Does Dolphin have unit tests, or some type of benchmark? If not, this might be a good place to start.

Actions #11

Updated by skidau over 12 years ago

dtittle, you could write test dol's for us to compare the results with the real hardware.

Actions #12

Updated by parlane over 12 years ago

What we really need is a dff player for the Wii.

Actions #13

Updated by NeoBrainX over 12 years ago

^ this

No need to waste hours of coding unit tests if you can just go ahead and run game X, go to scene Y, record a list of all graphics commands being sent to the GPU and being able to generate some homebrew app from that for easier testing.

Actions #14

Updated by dtittle over 12 years ago

That sounds great. You could also use it for benchmarking performance on various systems, and let Dolphin select "ideal" video settings.

I'll take a crack at this, but I'm still a novice at Wii dev. I wrote my own shell for the PS2, so it'll just take some time.

NeoBrainX has a good idea, but where to start?

Actions #15

Updated by NeoBrainX over 12 years ago

Take a look at FifoPlayer code in Source/Core/Core/Src/FifoPlayer and figure out how it works ;)
(basically everything but the homebrew app generation is already done)

Actions #16

Updated by parlane over 12 years ago

"NeoBrainX has a good idea, but where to start?"

Yea.. good idea Neo :(

Actions #17

Updated by beastlifeisgood over 12 years ago

Hello,

I am currently experimenting with OpenGL ES and had a startling realization. It should be possible to implement the "Hollywood"/"Flipper" GPU with a stack-like state machine based upon OpenGL ES.

The reasoning is that since the "gpu" interprets opcodes, it should be possible to implement both a stack based VM and optimization passes with an increase in speed, whereas the drawing is done by the OpenGL ES API.

I had become interested in doing this since my laptop's gpu (9400M G) should be more than ample to run games at full speed, however I barely get above 30fps at the lowest of settings of the OpenGL Plugin.
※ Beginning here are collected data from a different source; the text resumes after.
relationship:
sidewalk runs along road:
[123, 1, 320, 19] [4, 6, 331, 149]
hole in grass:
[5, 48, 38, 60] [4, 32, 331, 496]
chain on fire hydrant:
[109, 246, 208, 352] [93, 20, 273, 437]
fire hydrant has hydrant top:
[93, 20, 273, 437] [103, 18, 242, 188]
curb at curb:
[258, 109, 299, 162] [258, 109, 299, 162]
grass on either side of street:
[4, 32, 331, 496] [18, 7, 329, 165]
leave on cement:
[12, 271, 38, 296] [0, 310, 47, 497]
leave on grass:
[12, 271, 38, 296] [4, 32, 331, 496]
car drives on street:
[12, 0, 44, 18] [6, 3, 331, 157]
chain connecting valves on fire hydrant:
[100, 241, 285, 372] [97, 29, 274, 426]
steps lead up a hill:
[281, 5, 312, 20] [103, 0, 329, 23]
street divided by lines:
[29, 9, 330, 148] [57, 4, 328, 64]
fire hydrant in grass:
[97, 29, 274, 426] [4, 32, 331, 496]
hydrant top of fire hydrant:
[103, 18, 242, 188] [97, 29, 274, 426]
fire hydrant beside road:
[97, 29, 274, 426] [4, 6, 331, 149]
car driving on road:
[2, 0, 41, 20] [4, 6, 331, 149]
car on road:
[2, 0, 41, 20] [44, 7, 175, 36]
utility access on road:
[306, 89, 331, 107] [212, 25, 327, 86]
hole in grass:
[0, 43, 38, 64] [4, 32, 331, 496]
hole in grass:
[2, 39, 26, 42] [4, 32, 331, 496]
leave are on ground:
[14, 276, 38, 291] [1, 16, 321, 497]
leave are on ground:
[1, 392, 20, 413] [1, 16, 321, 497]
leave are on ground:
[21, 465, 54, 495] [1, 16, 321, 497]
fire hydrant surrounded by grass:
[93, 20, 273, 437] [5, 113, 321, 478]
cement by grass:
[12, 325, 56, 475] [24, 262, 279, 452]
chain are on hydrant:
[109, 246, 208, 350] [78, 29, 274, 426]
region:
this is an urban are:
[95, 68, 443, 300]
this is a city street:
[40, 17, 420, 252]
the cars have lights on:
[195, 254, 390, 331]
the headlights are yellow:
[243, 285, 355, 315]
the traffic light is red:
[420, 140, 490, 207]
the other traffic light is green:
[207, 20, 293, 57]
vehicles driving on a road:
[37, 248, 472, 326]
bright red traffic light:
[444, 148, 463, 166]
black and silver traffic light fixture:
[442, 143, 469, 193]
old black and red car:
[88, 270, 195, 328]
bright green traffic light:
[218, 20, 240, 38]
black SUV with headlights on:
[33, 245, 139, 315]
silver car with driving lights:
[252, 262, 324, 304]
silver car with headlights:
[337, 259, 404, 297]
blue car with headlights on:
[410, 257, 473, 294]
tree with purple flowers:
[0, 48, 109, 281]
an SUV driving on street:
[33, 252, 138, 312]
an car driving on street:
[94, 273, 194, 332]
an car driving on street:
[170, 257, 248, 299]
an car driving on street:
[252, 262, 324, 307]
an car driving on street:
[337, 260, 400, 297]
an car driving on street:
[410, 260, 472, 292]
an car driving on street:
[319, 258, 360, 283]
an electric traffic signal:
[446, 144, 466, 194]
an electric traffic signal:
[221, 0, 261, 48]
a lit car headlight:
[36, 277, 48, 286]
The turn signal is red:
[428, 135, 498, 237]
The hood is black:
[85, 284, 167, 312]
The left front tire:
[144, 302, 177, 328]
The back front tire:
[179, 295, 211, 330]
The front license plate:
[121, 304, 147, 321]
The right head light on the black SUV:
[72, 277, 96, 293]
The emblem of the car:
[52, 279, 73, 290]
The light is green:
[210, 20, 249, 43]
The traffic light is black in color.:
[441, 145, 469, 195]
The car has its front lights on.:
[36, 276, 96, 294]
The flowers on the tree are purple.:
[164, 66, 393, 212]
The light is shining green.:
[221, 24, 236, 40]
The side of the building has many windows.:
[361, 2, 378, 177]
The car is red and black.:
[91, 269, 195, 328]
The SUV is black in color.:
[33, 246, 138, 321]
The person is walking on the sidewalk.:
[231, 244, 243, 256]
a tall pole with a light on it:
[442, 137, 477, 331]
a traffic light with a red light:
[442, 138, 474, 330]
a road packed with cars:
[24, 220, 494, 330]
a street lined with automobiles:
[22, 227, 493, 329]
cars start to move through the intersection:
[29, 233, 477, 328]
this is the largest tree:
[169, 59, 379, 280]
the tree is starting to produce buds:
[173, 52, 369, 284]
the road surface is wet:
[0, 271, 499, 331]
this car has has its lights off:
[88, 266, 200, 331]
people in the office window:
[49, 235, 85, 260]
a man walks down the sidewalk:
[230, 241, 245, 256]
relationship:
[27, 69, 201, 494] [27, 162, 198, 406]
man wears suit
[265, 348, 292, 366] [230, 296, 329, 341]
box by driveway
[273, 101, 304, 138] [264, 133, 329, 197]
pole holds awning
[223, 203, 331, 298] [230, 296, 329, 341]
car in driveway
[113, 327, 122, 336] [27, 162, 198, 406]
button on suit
If anyone has any insight into the graphics/gpu emulation code and documentation on the gpu's instruction set, please message me. I am indeed interested in making a proof-of-concept in the coming weeks.

Actions #18

Updated by fagoatse over 12 years ago

btw, OpenGL ES 3.0 specs have been released and it appears to be backwards compatible with 2.0 while borrowing features and improvements from OpenGL 3.3 and OpenGL 4.2.

Actions #19

Updated by Sonicadvance1 almost 12 years ago

The backend is being worked on to get ES 3 compatible, just changing the title here.

Actions #21

Updated by degasus over 11 years ago

  • Status changed from New to Fixed

OpenGL ES 3 support should be merged in the OpenGL backend. There are still some bugs remaining and also some unimplemented features, but in the end, it's working now :-)

Important missing features are:

  • dual source blend as it isn't support by gles3 by default
  • BaseVertex for better buffer streaming (could be workaround by 32bit indices)

Everything else should work normally.